Learnable and Instance-Robust Predictions for Online Matching, Flows and Load Balancing

TL;DR

This paper introduces a framework for augmenting online algorithms with learnable and robust predictions, ensuring efficiency, robustness to input changes, and improved performance in network flow and load balancing problems.

Contribution

It develops a formal model for learnable and instance-robust predictions and applies it to online matching, flows, and load balancing, demonstrating their effectiveness.

Findings

High-quality predictions can be learned from limited data.

Predictions degrade smoothly with input changes, maintaining performance.
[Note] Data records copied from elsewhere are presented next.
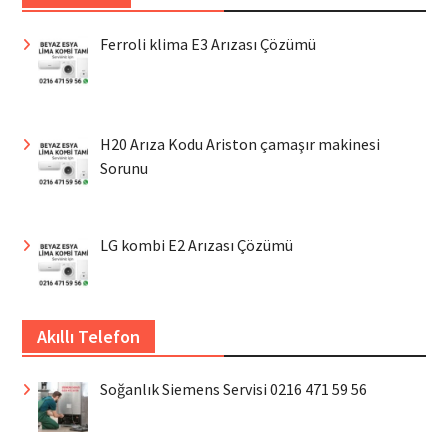
Ferroli klima E3 Arızası Çözümü
H20 Arıza Kodu Ariston çamaşır makinesi
Sorunu
LG kombi E2 Arızası Çözümü
Akıllı Telefon
Soğanlık Siemens Servisi 0216 471 59 56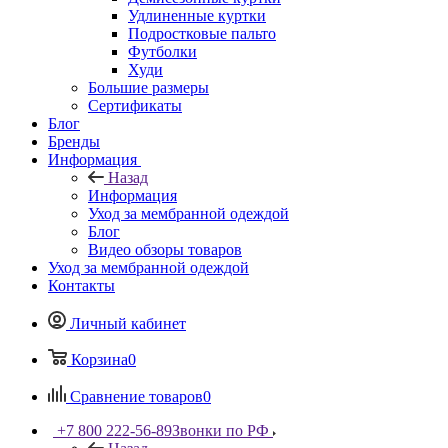
Удлиненные куртки
Подростковые пальто
Футболки
Худи
Большие размеры
Сертификаты
Блог
Бренды
Информация
Назад
Информация
Уход за мембранной одеждой
Блог
Видео обзоры товаров
Уход за мембранной одеждой
Контакты
Личный кабинет
Корзина
0
Сравнение товаров
0
+7 800 222-56-89
Звонки по РФ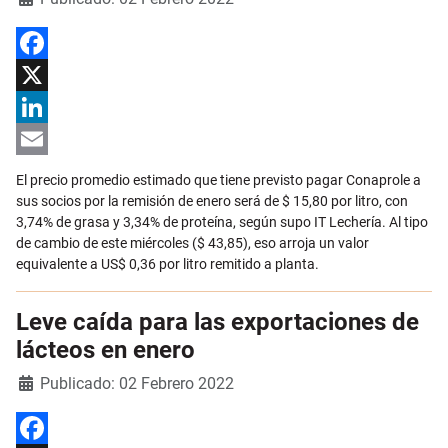
Facebook
X
LinkedIn
Email
El precio promedio estimado que tiene previsto pagar Conaprole a
sus socios por la remisión de enero será de $ 15,80 por litro, con
3,74% de grasa y 3,34% de proteína, según supo IT Lechería. Al tipo
de cambio de este miércoles ($ 43,85), eso arroja un valor
equivalente a US$ 0,36 por litro remitido a planta.
Leve caída para las exportaciones de
lácteos en enero
Detalles
Publicado: 02 Febrero 2022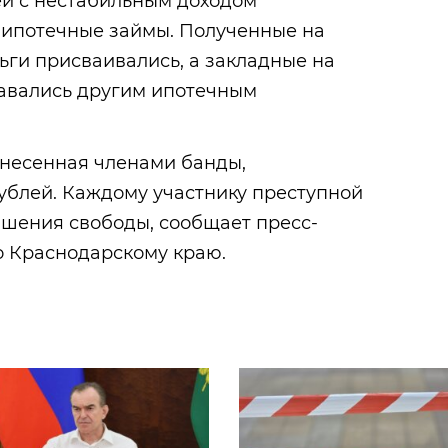
й с нестабильным доходом
ипотечные займы. Полученные на
ги присваивались, а закладные на
авались другим ипотечным
несенная членами банды,
рублей. Каждому участнику преступной
лишения свободы, сообщает пресс-
о Краснодарскому краю.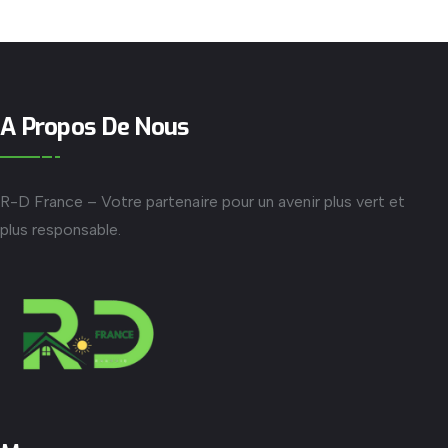
A Propos De Nous
R-D France – Votre partenaire pour un avenir plus vert et
plus responsable.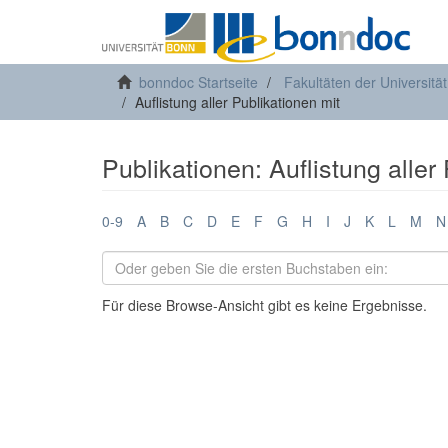
bonndoc Startseite
Fakultäten der Universitä
Auflistung aller Publikationen mit
Publikationen: Auflistung aller
0-9
A
B
C
D
E
F
G
H
I
J
K
L
M
N
Für diese Browse-Ansicht gibt es keine Ergebnisse.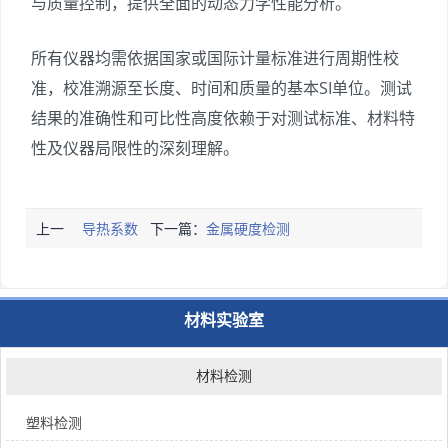
与质量控制，提供全面的动态力学性能分析。
所有仪器均需依据国家或国际计量标准进行周期性校
准，校准溯源至长度、时间和质量的基本SI单位。测试
结果的准确性和可比性高度依赖于对测试标准、材料特
性及仪器局限性的深刻理解。
上一
导热系数
下一篇：
金属硬度检测
篇：
检测
材料实验室
材料检测
塑料检测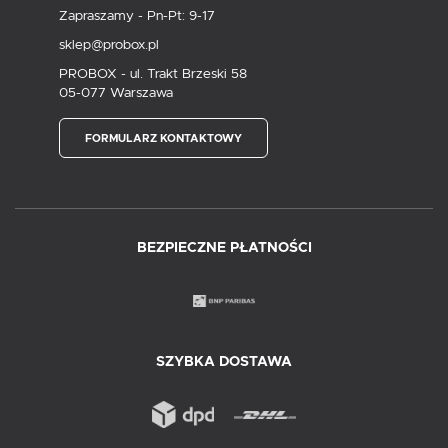
Zapraszamy - Pn-Pt: 9-17
sklep@probox.pl
PROBOX - ul. Trakt Brzeski 58
05-077 Warszawa
FORMULARZ KONTAKTOWY
BEZPIECZNE PŁATNOŚCI
SZYBKA DOSTAWA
Algorithms outperform worst-case bounds with robust, learned predictions.

Abstract

We propose a new model for augmenting algorithms with predictions by requiring that they are formally learnable and instance robust. Learnability ensures that predictions can be efficiently constructed from a reasonable amount of past data. Instance robustness ensures that the prediction is robust to modest changes in the problem input, where the measure of the change may be problem specific. Instance robustness insists on a smooth degradation in performance as a function of the change. Ideally, the performance is never worse than worst-case bounds. This also allows predictions to be objectively compared. We design online algorithms with predictions for a network flow allocation problem and restricted assignment makespan minimization. For both problems, two key properties are established: high quality predictions can be learned from a small sample of prior instances and these predictions are robust to errors that smoothly degrade as the underlying problem instance changes.